Note that header and index option require absolute position, that is, they are selected independently of line(column)_from option.

When you set header: nil, then default headers ("column0", "column1", ...) are set.

If you want symbol headers instead of string, then set symbol_header: true.

If duplicated data were found in header line, then surfix numbers are added to them (e.g. "x_0", "x_1", ...)

Moreover, if blank data or integer data were found in header line, then default headers (e.g. "column3", "column10", ...) are set so as to avoid error about data frame. These numbers (column-x) mean the positions of the columns.

Other Options

encoding: option is available for reading .csv, .xls only (not supported for .xlsx) at present.

col_sep: option: You can designate csv separator with it.

sheet_i: means excel sheet to read.

replaced_by_nil: option: You set an array containing string values as this argument. The values in data file matching with items in this array are replaced by nil. (When format is "rover", it means the values are replaced by NaN.) This option is useful to treat missing values.

analyze_type: option: When it is true, numerical columns are automatically converted to columns containing Integer or Float. The default value is true.

Output

You can convert dataframe to CSV file easily. (for both Daru and Rover)

df.write_csv("output.csv")

Another tips

Daru is powerful, but it has not been maintained for a long time, and has some bugs. To avoid them, I try deploying some wrappers in it. All you need is to call yomise. For example, adding new column (vector) with operator []= may cause some unexpected behaviors, so method addvec is helpful instead of it.

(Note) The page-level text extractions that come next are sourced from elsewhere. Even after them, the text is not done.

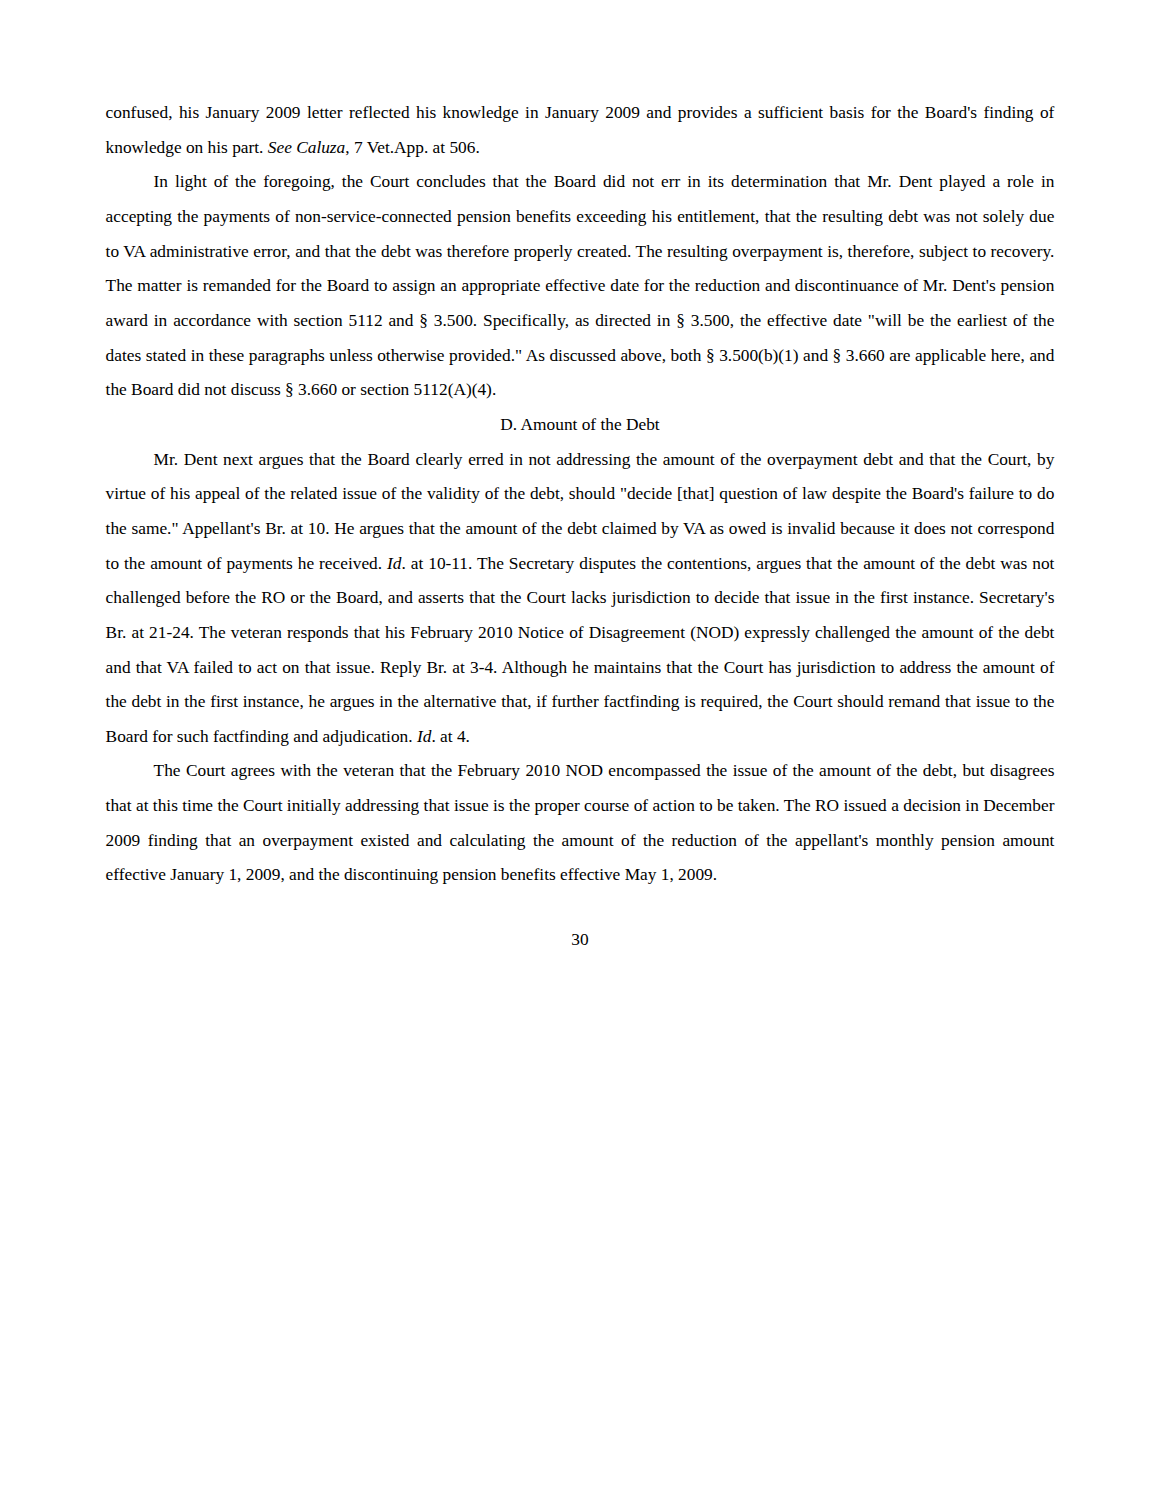confused, his January 2009 letter reflected his knowledge in January 2009 and provides a sufficient basis for the Board's finding of knowledge on his part. See Caluza, 7 Vet.App. at 506.
In light of the foregoing, the Court concludes that the Board did not err in its determination that Mr. Dent played a role in accepting the payments of non-service-connected pension benefits exceeding his entitlement, that the resulting debt was not solely due to VA administrative error, and that the debt was therefore properly created. The resulting overpayment is, therefore, subject to recovery. The matter is remanded for the Board to assign an appropriate effective date for the reduction and discontinuance of Mr. Dent's pension award in accordance with section 5112 and § 3.500. Specifically, as directed in § 3.500, the effective date "will be the earliest of the dates stated in these paragraphs unless otherwise provided." As discussed above, both § 3.500(b)(1) and § 3.660 are applicable here, and the Board did not discuss § 3.660 or section 5112(A)(4).
D. Amount of the Debt
Mr. Dent next argues that the Board clearly erred in not addressing the amount of the overpayment debt and that the Court, by virtue of his appeal of the related issue of the validity of the debt, should "decide [that] question of law despite the Board's failure to do the same." Appellant's Br. at 10. He argues that the amount of the debt claimed by VA as owed is invalid because it does not correspond to the amount of payments he received. Id. at 10-11. The Secretary disputes the contentions, argues that the amount of the debt was not challenged before the RO or the Board, and asserts that the Court lacks jurisdiction to decide that issue in the first instance. Secretary's Br. at 21-24. The veteran responds that his February 2010 Notice of Disagreement (NOD) expressly challenged the amount of the debt and that VA failed to act on that issue. Reply Br. at 3-4. Although he maintains that the Court has jurisdiction to address the amount of the debt in the first instance, he argues in the alternative that, if further factfinding is required, the Court should remand that issue to the Board for such factfinding and adjudication. Id. at 4.
The Court agrees with the veteran that the February 2010 NOD encompassed the issue of the amount of the debt, but disagrees that at this time the Court initially addressing that issue is the proper course of action to be taken. The RO issued a decision in December 2009 finding that an overpayment existed and calculating the amount of the reduction of the appellant's monthly pension amount effective January 1, 2009, and the discontinuing pension benefits effective May 1, 2009.
30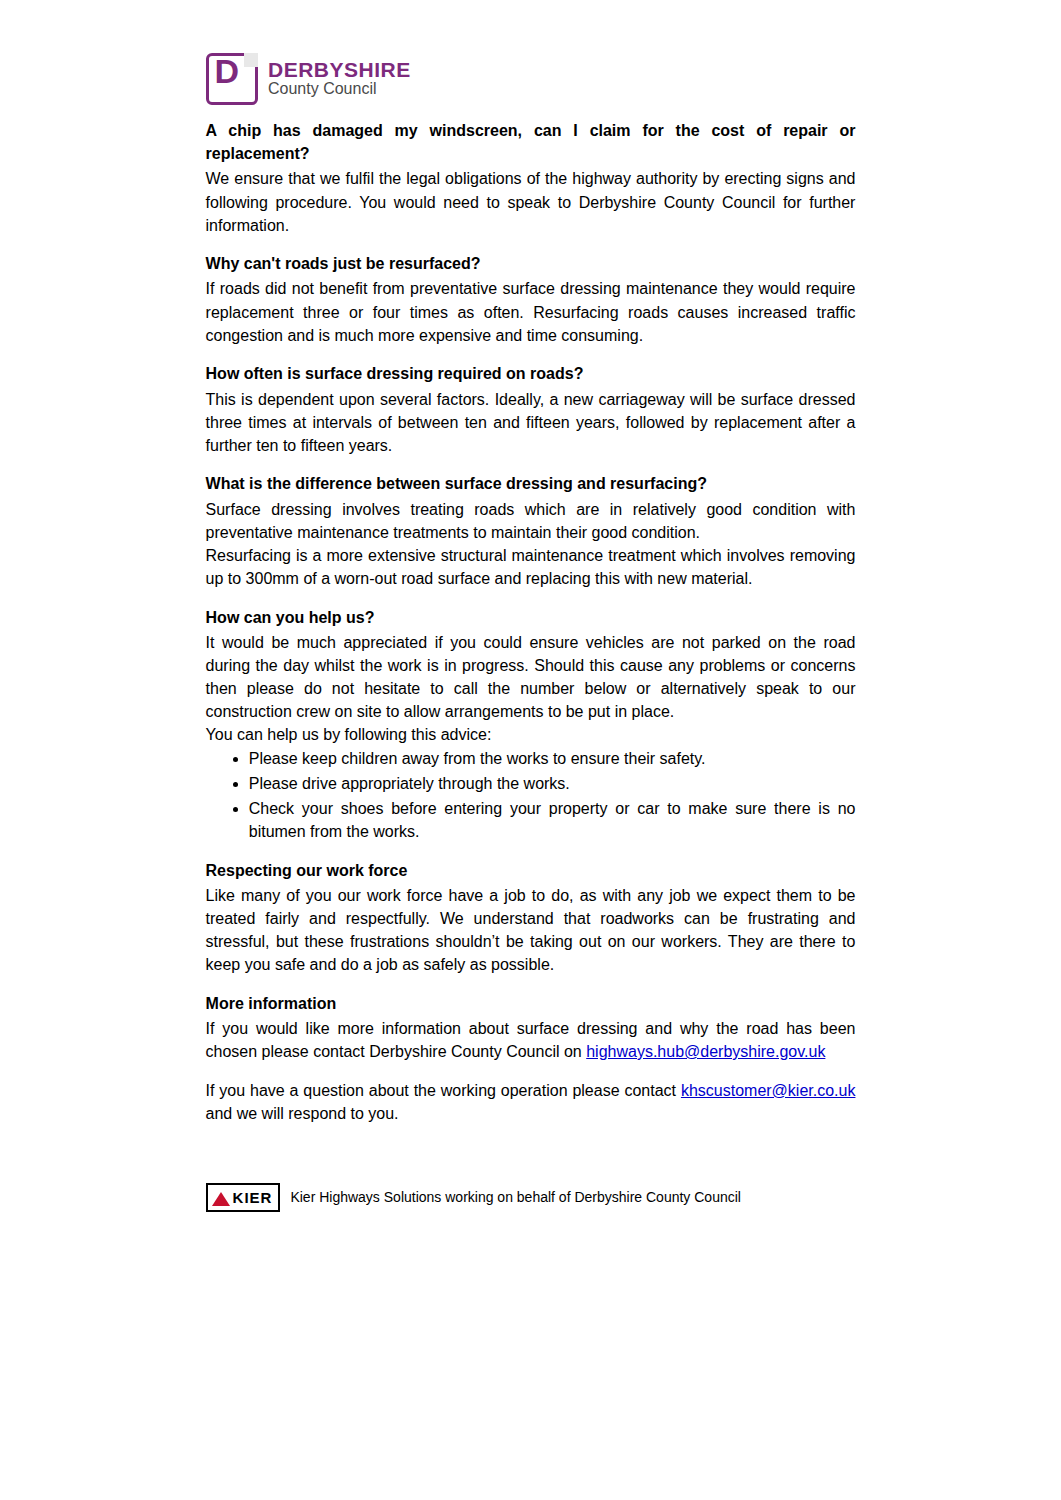DERBYSHIRE
County Council
A chip has damaged my windscreen, can I claim for the cost of repair or replacement?
We ensure that we fulfil the legal obligations of the highway authority by erecting signs and following procedure. You would need to speak to Derbyshire County Council for further information.
Why can't roads just be resurfaced?
If roads did not benefit from preventative surface dressing maintenance they would require replacement three or four times as often. Resurfacing roads causes increased traffic congestion and is much more expensive and time consuming.
How often is surface dressing required on roads?
This is dependent upon several factors. Ideally, a new carriageway will be surface dressed three times at intervals of between ten and fifteen years, followed by replacement after a further ten to fifteen years.
What is the difference between surface dressing and resurfacing?
Surface dressing involves treating roads which are in relatively good condition with preventative maintenance treatments to maintain their good condition.
Resurfacing is a more extensive structural maintenance treatment which involves removing up to 300mm of a worn-out road surface and replacing this with new material.
How can you help us?
It would be much appreciated if you could ensure vehicles are not parked on the road during the day whilst the work is in progress. Should this cause any problems or concerns then please do not hesitate to call the number below or alternatively speak to our construction crew on site to allow arrangements to be put in place.
You can help us by following this advice:
Please keep children away from the works to ensure their safety.
Please drive appropriately through the works.
Check your shoes before entering your property or car to make sure there is no bitumen from the works.
Respecting our work force
Like many of you our work force have a job to do, as with any job we expect them to be treated fairly and respectfully. We understand that roadworks can be frustrating and stressful, but these frustrations shouldn’t be taking out on our workers. They are there to keep you safe and do a job as safely as possible.
More information
If you would like more information about surface dressing and why the road has been chosen please contact Derbyshire County Council on highways.hub@derbyshire.gov.uk
If you have a question about the working operation please contact khscustomer@kier.co.uk and we will respond to you.
KIER Kier Highways Solutions working on behalf of Derbyshire County Council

# Example of adding new column (vector)
require "yomise"
df.addvec "new_vector_name", df["x"] + df["y"]

TODO

Regular expression support for header option, ignore_lines option, Numo::NArray support, method to write .xls and .xlsx, index option of write method.

Development

After checking out the repo, run bin/setup to install dependencies. Then, run rake spec to run the tests. You can also run bin/console for an interactive prompt that will allow you to experiment.

To install this gem onto your local machine, run bundle exec rake install. To release a new version, update the version number in version.rb, and then run bundle exec rake release, which will create a git tag for the version, push git commits and tags, and push the .gem file to rubygems.org.

Contributing

Bug reports and pull requests are welcome on GitHub at https://github.com/[USERNAME]/meshgrid. This project is intended to be a safe, welcoming space for collaboration, and contributors are expected to adhere to the code of conduct.

License

The gem is available as open source under the terms of the MIT License.

Code of Conduct

Everyone interacting in the Meshgrid project's codebases, issue trackers, chat rooms and mailing lists is expected to follow the code of conduct.